Question

A bag contains some white and some black balls, all combinations of balls being equally likely. The total number of balls in the bag is 10. If three balls are drawn at random without replacement and all of them are found to be black, what is the probability that the bag contains 1 white and 9 black balls?
(a). \[\dfrac{{14}}{{55}}\]
(b). \[\dfrac{{12}}{{55}}\]
(c). \[\dfrac{2}{{11}}\]
(d). \[\dfrac{8}{{55}}\]

Answer 1

Hint: Assign variables to the events for all combinations of balls in the bag. Then find the probability that 3 black balls are drawn using the total probability rule. Then find the probability that the bag contains 1 white and 9 black balls using Bayes’ theorem.

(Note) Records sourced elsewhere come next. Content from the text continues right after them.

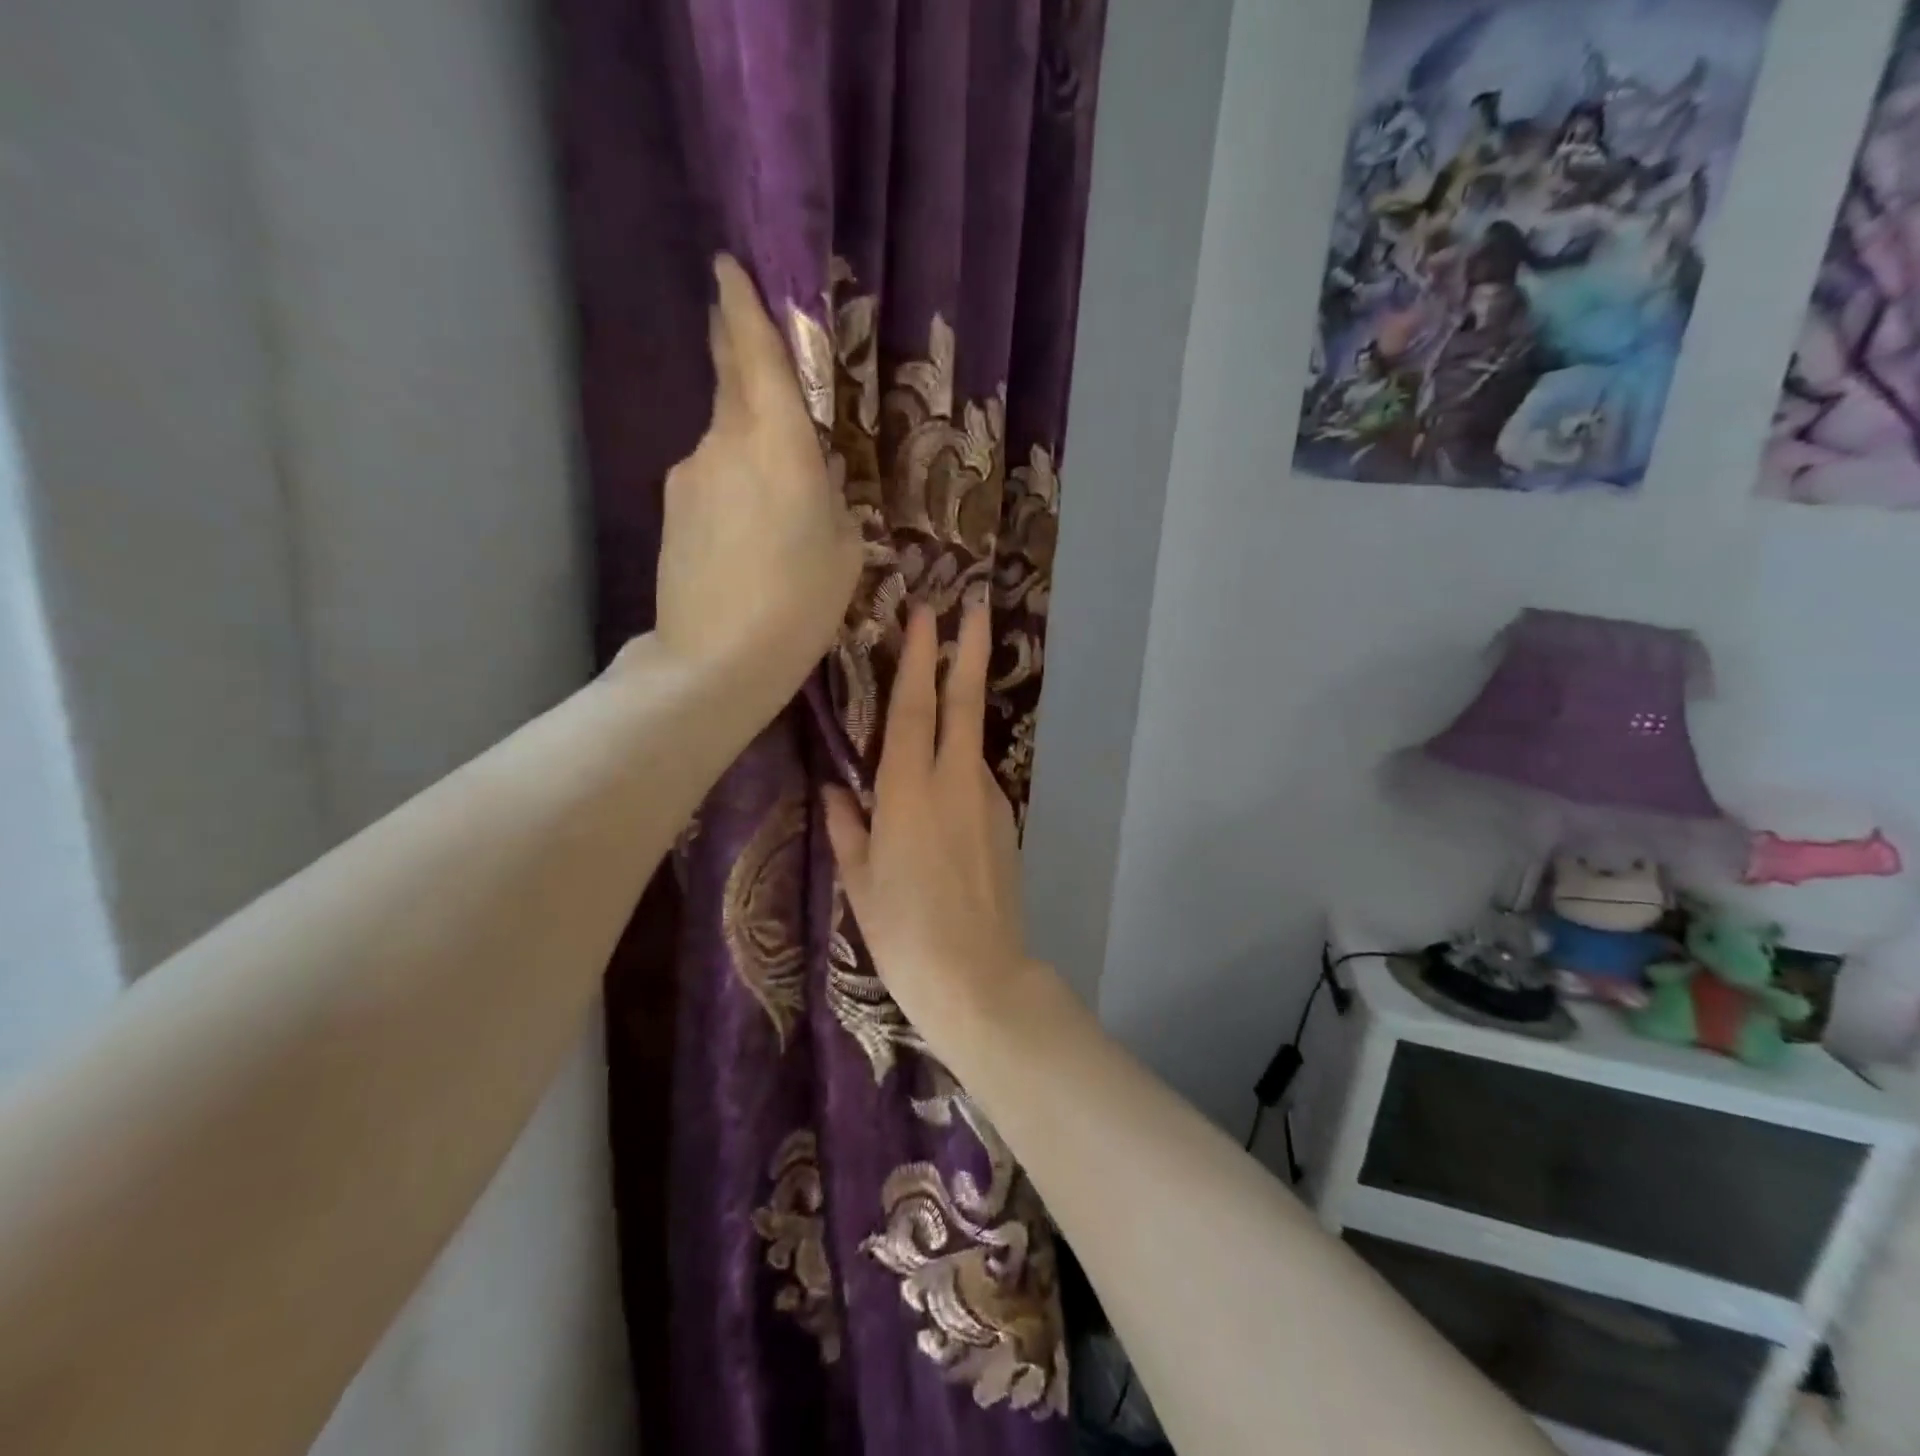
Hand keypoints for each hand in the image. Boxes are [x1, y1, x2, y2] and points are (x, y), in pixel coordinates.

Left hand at [654, 255, 862, 683]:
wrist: (717, 659)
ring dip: (744, 445)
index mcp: (779, 445)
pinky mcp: (671, 509)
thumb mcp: (844, 550)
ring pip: (721, 439)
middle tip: (742, 335)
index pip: (756, 356)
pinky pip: (708, 478)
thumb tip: (811, 478)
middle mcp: (725, 442)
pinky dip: (730, 487)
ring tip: (772, 498)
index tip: (727, 267)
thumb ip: (830, 498)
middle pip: (730, 383)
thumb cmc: (800, 605)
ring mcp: (689, 474)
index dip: (742, 307)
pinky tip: (747, 532)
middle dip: (734, 352)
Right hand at [823, 597, 1046, 1055]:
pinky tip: (943, 792)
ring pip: (972, 739)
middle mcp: (954, 783)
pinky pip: (976, 779)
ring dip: (962, 705)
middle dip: (969, 648)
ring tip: (945, 693)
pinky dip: (960, 764)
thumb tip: (834, 791)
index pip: (913, 708)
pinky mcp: (1005, 823)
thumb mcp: (860, 881)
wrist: (979, 978)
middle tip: (975, 603)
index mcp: (908, 792)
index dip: (919, 656)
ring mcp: (987, 800)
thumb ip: (847, 827)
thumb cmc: (904, 933)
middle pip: (963, 702)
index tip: (927, 613)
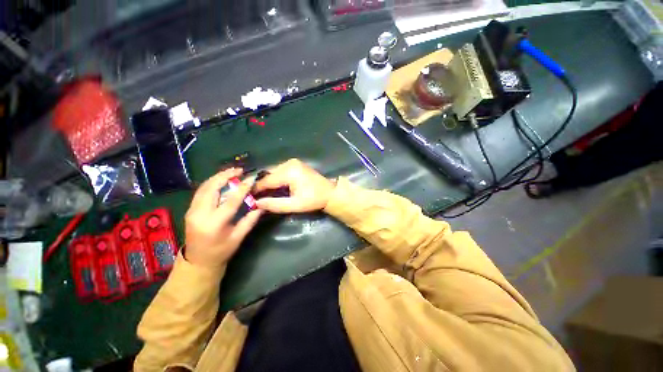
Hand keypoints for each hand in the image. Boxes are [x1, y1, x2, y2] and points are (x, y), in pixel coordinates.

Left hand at [184, 168, 261, 267]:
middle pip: (211, 188)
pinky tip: (220, 180)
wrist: (198, 262)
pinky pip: (201, 191)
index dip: (242, 188)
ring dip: (217, 177)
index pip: (230, 201)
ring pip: (204, 187)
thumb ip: (250, 220)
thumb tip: (261, 206)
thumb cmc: (221, 252)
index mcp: (214, 224)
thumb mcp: (238, 238)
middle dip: (225, 176)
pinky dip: (211, 183)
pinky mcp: (190, 210)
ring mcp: (191, 211)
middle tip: (239, 170)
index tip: (251, 178)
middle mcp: (200, 214)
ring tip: (231, 172)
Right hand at [253, 159, 335, 212]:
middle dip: (262, 185)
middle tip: (256, 197)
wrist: (329, 193)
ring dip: (269, 182)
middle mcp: (289, 163)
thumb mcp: (294, 205)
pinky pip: (280, 170)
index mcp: (289, 172)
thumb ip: (274, 204)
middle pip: (269, 174)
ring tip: (265, 194)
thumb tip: (256, 203)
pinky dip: (276, 178)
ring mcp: (293, 162)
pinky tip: (275, 187)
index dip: (256, 189)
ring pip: (273, 172)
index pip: (267, 180)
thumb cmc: (314, 200)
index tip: (248, 198)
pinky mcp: (295, 164)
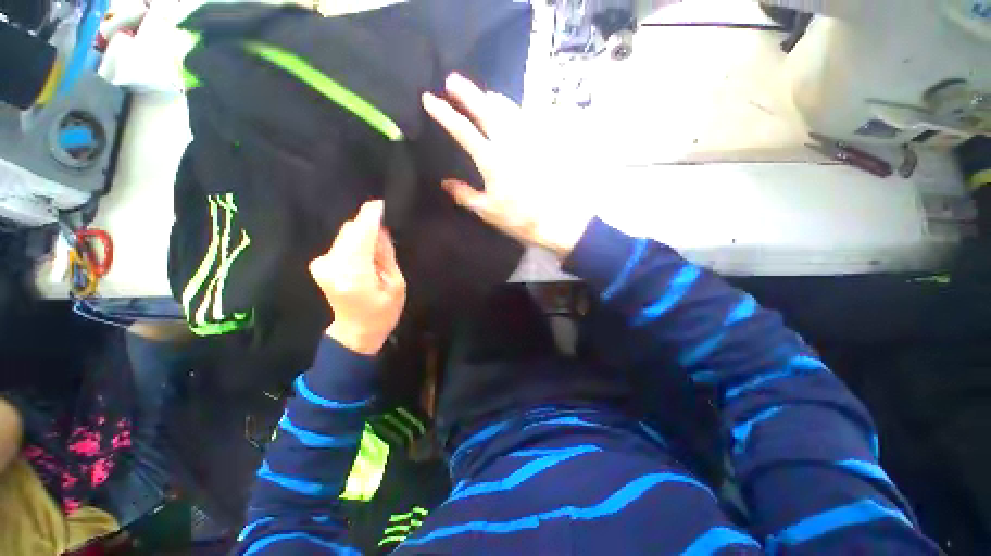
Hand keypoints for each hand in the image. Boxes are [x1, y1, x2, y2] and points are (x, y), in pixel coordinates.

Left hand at [310, 200, 405, 354]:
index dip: (372, 215)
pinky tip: (366, 255)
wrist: (356, 331)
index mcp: (354, 273)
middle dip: (369, 226)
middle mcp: (332, 264)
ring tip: (378, 250)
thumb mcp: (396, 284)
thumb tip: (381, 229)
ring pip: (346, 234)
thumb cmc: (383, 312)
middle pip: (351, 230)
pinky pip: (341, 242)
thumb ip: (386, 254)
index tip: (383, 204)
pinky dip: (355, 242)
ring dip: (363, 235)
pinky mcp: (319, 263)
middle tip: (387, 235)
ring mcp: (322, 263)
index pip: (362, 233)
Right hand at [422, 73, 590, 258]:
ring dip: (492, 99)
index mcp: (491, 160)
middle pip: (486, 110)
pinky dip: (513, 110)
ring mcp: (526, 141)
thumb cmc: (517, 217)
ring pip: (507, 110)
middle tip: (452, 79)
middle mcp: (508, 143)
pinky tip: (510, 111)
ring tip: (483, 93)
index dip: (444, 114)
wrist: (552, 218)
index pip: (463, 131)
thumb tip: (445, 183)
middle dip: (467, 93)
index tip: (429, 99)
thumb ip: (465, 195)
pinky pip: (525, 120)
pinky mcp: (540, 145)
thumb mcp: (487, 210)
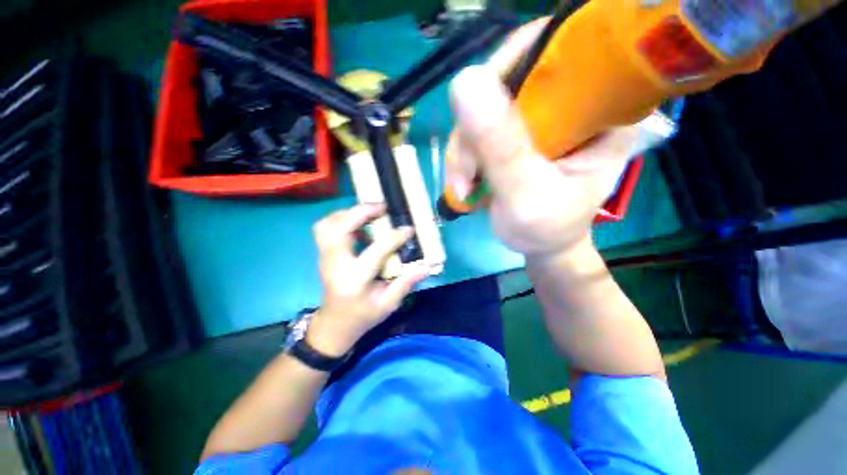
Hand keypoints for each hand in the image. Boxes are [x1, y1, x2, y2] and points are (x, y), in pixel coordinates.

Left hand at [306, 204, 430, 356]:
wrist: (335, 324)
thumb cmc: (363, 316)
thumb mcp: (388, 304)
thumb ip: (405, 283)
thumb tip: (425, 266)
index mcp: (354, 280)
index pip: (375, 252)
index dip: (394, 237)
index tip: (408, 229)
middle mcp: (335, 265)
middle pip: (338, 230)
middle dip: (360, 212)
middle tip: (382, 207)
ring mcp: (325, 258)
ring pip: (326, 225)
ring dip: (348, 213)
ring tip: (369, 212)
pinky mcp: (323, 255)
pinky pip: (325, 229)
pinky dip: (341, 219)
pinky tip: (358, 223)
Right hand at [446, 18, 645, 257]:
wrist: (541, 244)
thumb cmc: (546, 228)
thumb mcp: (527, 194)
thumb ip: (501, 147)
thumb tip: (464, 81)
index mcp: (601, 107)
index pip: (558, 51)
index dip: (509, 69)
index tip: (478, 118)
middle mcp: (571, 100)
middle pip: (507, 80)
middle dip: (474, 131)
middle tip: (466, 175)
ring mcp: (539, 115)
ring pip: (483, 107)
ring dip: (463, 150)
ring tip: (463, 188)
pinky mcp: (515, 131)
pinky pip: (477, 127)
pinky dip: (463, 155)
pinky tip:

Complete step-by-step answer:
It is given that the bag contains some white balls and some black balls, to a total of 10 balls, with all combinations being equally likely.
Let the event \[{E_i}\] denote the event that the bag contains \[i\] black balls and \[10 - i\] white balls, where \[i\] can take the values from 0 to 10. Then we have:
\[P({E_i}) = \dfrac{1}{{11}}.............(1)\]
Let A be the event that 3 black balls are drawn. Then, we have:
\[P(A|{E_0}) = P(A|{E_1}) = P(A|{E_2}) = 0\]
\[P(A|{E_i}) = \dfrac{{{}^i{C_3}}}{{{}^{10}{C_3}}}{\text{ (}}i > 2{\text{)}}.............{\text{(2)}}\]
By the theorem of total probability, the total probability of drawing 3 black balls at random is given by:
\[P(A) = \sum\limits_{i = 0}^{10} {P({E_i})P(A|{E_i})} \]
Substituting equation (1) and equation (2), we have:
\[P(A) = \dfrac{1}{{11}}.\dfrac{1}{{{}^{10}{C_3}}}({}^3{C_3} + {}^4{C_3} + .......... + {}^{10}{C_3})\]
We can write \[{}^3{C_3}\] as \[{}^4{C_4}\], then we have:
\[P(A) = \dfrac{1}{{11}}.\dfrac{1}{{{}^{10}{C_3}}}({}^4{C_4} + {}^4{C_3} + .......... + {}^{10}{C_3})\]
We have the following formula:
\[{}^n{C_r} + {}^n{C_{r + 1}} = {}^{n + 1}{C_{r + 1}}............(3)\]
Using the formula (3), we have:
\[P(A) = \dfrac{1}{{11}}.\dfrac{1}{{{}^{10}{C_3}}}(({}^4{C_4} + {}^4{C_3}) + .......... + {}^{10}{C_3})\]
\[P(A) = \dfrac{1}{{11}}.\dfrac{1}{{{}^{10}{C_3}}}({}^5{C_4} + {}^5{C_3} + .......... + {}^{10}{C_3})\]
Similarly, using recursion, we have:
\[P(A) = \dfrac{1}{{11}}.\dfrac{1}{{{}^{10}{C_3}}}.{}^{11}{C_4}\]
Evaluating the expression, we have:
\[P(A) = \dfrac{1}{{11}}.\dfrac{{3!7!}}{{10!}}.\dfrac{{11!}}{{4!7!}}\]
\[P(A) = \dfrac{1}{4}............(4)\]
\[P({E_9}|A)\] is the probability that the bag contains 1 white and 9 black balls given that 3 balls drawn at random are black. Then, by Bayes’ theorem, we have:
\[P({E_9}|A) = \dfrac{{P({E_9})P(A|{E_9})}}{{P(A)}}\]
Using equations (1), (2), and (4), we have:
\[P({E_9}|A) = \dfrac{{\dfrac{1}{{11}}\dfrac{{{}^9{C_3}}}{{{}^{10}{C_3}}}}}{{\dfrac{1}{4}}}\]
Simplifying, we have:
\[P({E_9}|A) = \dfrac{{\dfrac{1}{{11}}\dfrac{{9!}}{{6!3!}}\dfrac{{7!3!}}{{10!}}}}{{\dfrac{1}{4}}}\]
\[P({E_9}|A) = \dfrac{{\dfrac{1}{{11}}.\dfrac{7}{{10}}}}{{\dfrac{1}{4}}}\]
\[P({E_9}|A) = \dfrac{{\dfrac{1}{{11}}.\dfrac{7}{5}}}{{\dfrac{1}{2}}}\]
\[P({E_9}|A) = \dfrac{{14}}{{55}}\]
Hence, the correct answer is option (a).

Note: It is tricky to evaluate the total probability using the properties of combinations. If you directly know the formula, then you can substitute and solve it directly.